When to Retrain after Drift: A Data-Only Test of Post-Drift Data Size Sufficiency
arXiv:2603.09024v1 Announce Type: new Abstract: Sudden concept drift makes previously trained predictors unreliable, yet deciding when to retrain and what post-drift data size is sufficient is rarely addressed. We propose CALIPER - a detector- and model-agnostic, data-only test that estimates the post-drift data size required for stable retraining. CALIPER exploits state dependence in streams generated by dynamical systems: we run a single-pass weighted local regression over the post-drift window and track a one-step proxy error as a function of a locality parameter $\theta$. When an effective sample size gate is satisfied, a monotonically non-increasing trend in this error with increasing a locality parameter indicates that the data size is sufficiently informative for retraining. We also provide a theoretical analysis of our method, and we show that the algorithm has a low per-update time and memory. Across datasets from four heterogeneous domains, three learner families, and two de
arXiv:2603.09024v1 Announce Type: new Abstract: Sudden concept drift makes previously trained predictors unreliable, yet deciding when to retrain and what post-drift data size is sufficient is rarely addressed. We propose CALIPER - a detector- and model-agnostic, data-only test that estimates the post-drift data size required for stable retraining. CALIPER exploits state dependence in streams generated by dynamical systems: we run a single-pass weighted local regression over the post-drift window and track a one-step proxy error as a function of a locality parameter $\theta$. When an effective sample size gate is satisfied, a monotonically non-increasing trend in this error with increasing a locality parameter indicates that the data size is sufficiently informative for retraining. We also provide a theoretical analysis of our method, and we show that the algorithm has a low per-update time and memory. Across datasets from four heterogeneous domains, three learner families, and two detectors, CALIPER consistently matches or exceeds the best fixed data size for retraining while incurring negligible overhead and often outperforming incremental updates. CALIPER closes the gap between drift detection and data-sufficient adaptation in streaming learning.
Executive Summary
This article proposes a novel method, CALIPER, to determine when to retrain a machine learning model after a sudden concept drift. CALIPER is a detector-agnostic and model-agnostic test that estimates the post-drift data size required for stable retraining, leveraging state dependence in streams generated by dynamical systems. The method tracks a one-step proxy error as a function of a locality parameter, and when a monotonically non-increasing trend is observed, it indicates sufficient data size for retraining. The algorithm has been tested on various datasets and shown to outperform fixed data size methods. CALIPER has the potential to bridge the gap between drift detection and data-sufficient adaptation in streaming learning.
Key Points
- ▸ CALIPER is a novel method for determining when to retrain a machine learning model after concept drift.
- ▸ CALIPER is detector-agnostic and model-agnostic, making it applicable to various machine learning models.
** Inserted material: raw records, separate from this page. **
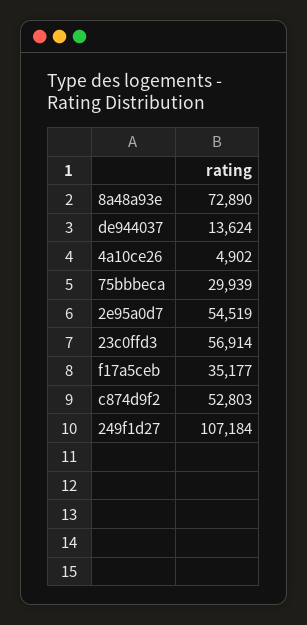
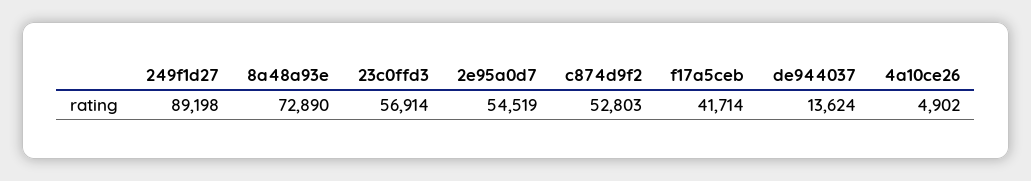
  {
    "8a48a93e": 72890,
    "de944037": 13624,
    "4a10ce26": 4902,
-   "75bbbeca": 29939,
    "2e95a0d7": 54519,
    "23c0ffd3": 56914,
-   "f17a5ceb": 35177,
+   "f17a5ceb": 41714,
    "c874d9f2": 52803,
-   "249f1d27": 107184
+   "249f1d27": 89198
  }

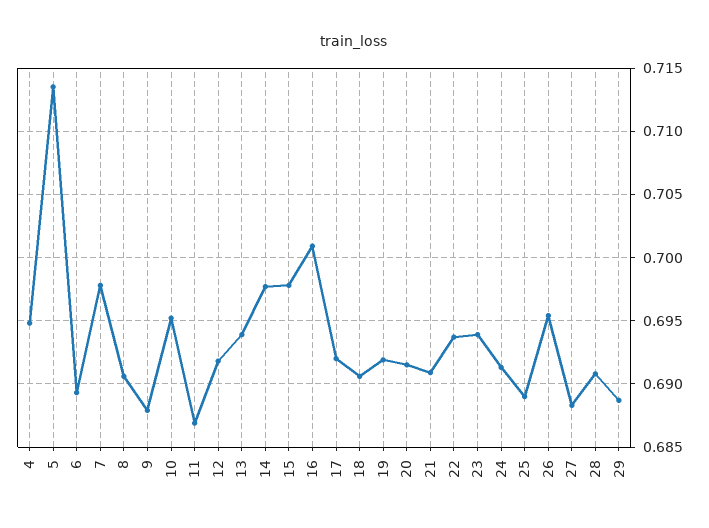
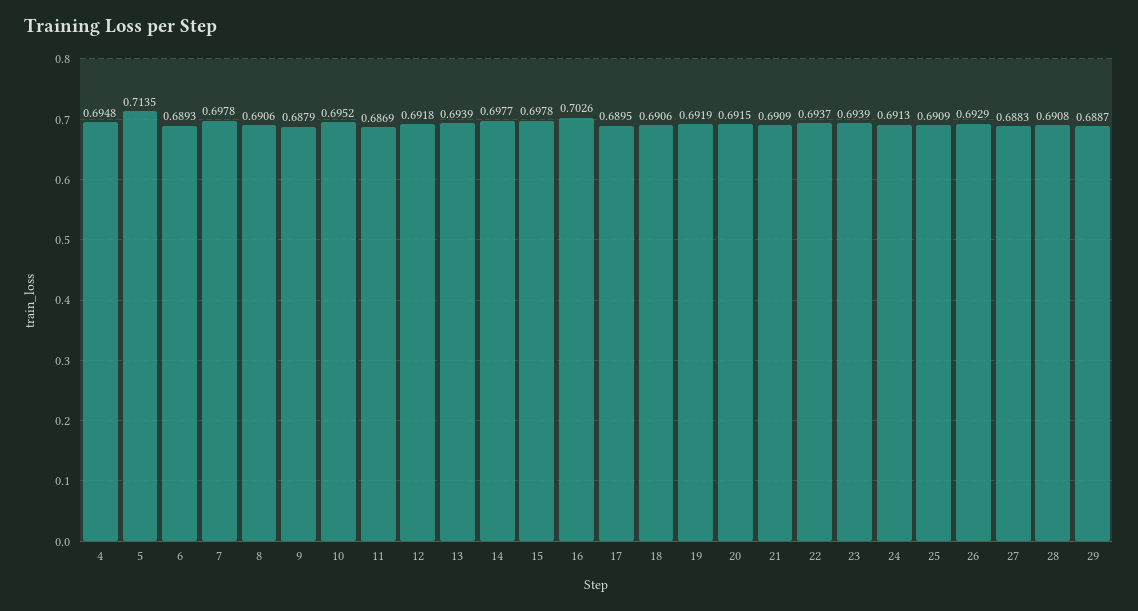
  {
    "4": 0.6948,
    "5": 0.7135,
    "6": 0.6893,
    "7": 0.6978,
    "8": 0.6906,
    "9": 0.6879,
    "10": 0.6952,
    "11": 0.6869,
    "12": 0.6918,
    "13": 0.6939,
    "14": 0.6977,
    "15": 0.6978,
-   "16": 0.701,
+   "16": 0.7026,
-   "17": 0.692,
+   "17": 0.6895,
    "18": 0.6906,
    "19": 0.6919,
    "20": 0.6915,
    "21": 0.6909,
    "22": 0.6937,
    "23": 0.6939,
    "24": 0.6913,
-   "25": 0.689,
+   "25": 0.6909,
-   "26": 0.6955,
+   "26": 0.6929,
    "27": 0.6883,
    "28": 0.6908,
    "29": 0.6887
  }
- ▸ The method estimates the post-drift data size required for stable retraining, leveraging state dependence in dynamical systems.
Merits
Strength in detector-agnostic and model-agnostic design
CALIPER's ability to be applied to various machine learning models and detectors makes it a versatile solution for concept drift adaptation.
Effective estimation of post-drift data size
CALIPER's use of state dependence in dynamical systems enables accurate estimation of the post-drift data size required for stable retraining.
Low per-update time and memory requirements
CALIPER has been shown to have low computational and memory requirements, making it suitable for real-world applications.
Demerits
Assumes knowledge of dynamical systems
CALIPER's reliance on state dependence in dynamical systems may limit its applicability to systems that do not exhibit such behavior.
Potential for overfitting
The method's focus on estimating post-drift data size may lead to overfitting if the training data is not representative of the underlying distribution.
Expert Commentary
The article makes a significant contribution to the field of machine learning by proposing a novel method for determining when to retrain a model after concept drift. CALIPER's detector-agnostic and model-agnostic design, combined with its effective estimation of post-drift data size, make it a versatile and powerful tool for concept drift adaptation. However, its reliance on state dependence in dynamical systems may limit its applicability to certain systems, and the potential for overfitting is a concern that needs to be addressed. Nevertheless, CALIPER has the potential to bridge the gap between drift detection and data-sufficient adaptation in streaming learning, and its implications for real-world applications and data privacy are significant.
Recommendations
- ✓ Further research is needed to explore the applicability of CALIPER to systems that do not exhibit state dependence in dynamical systems.
- ✓ Investigations should be conducted to minimize the potential for overfitting and ensure the method's robustness in real-world scenarios.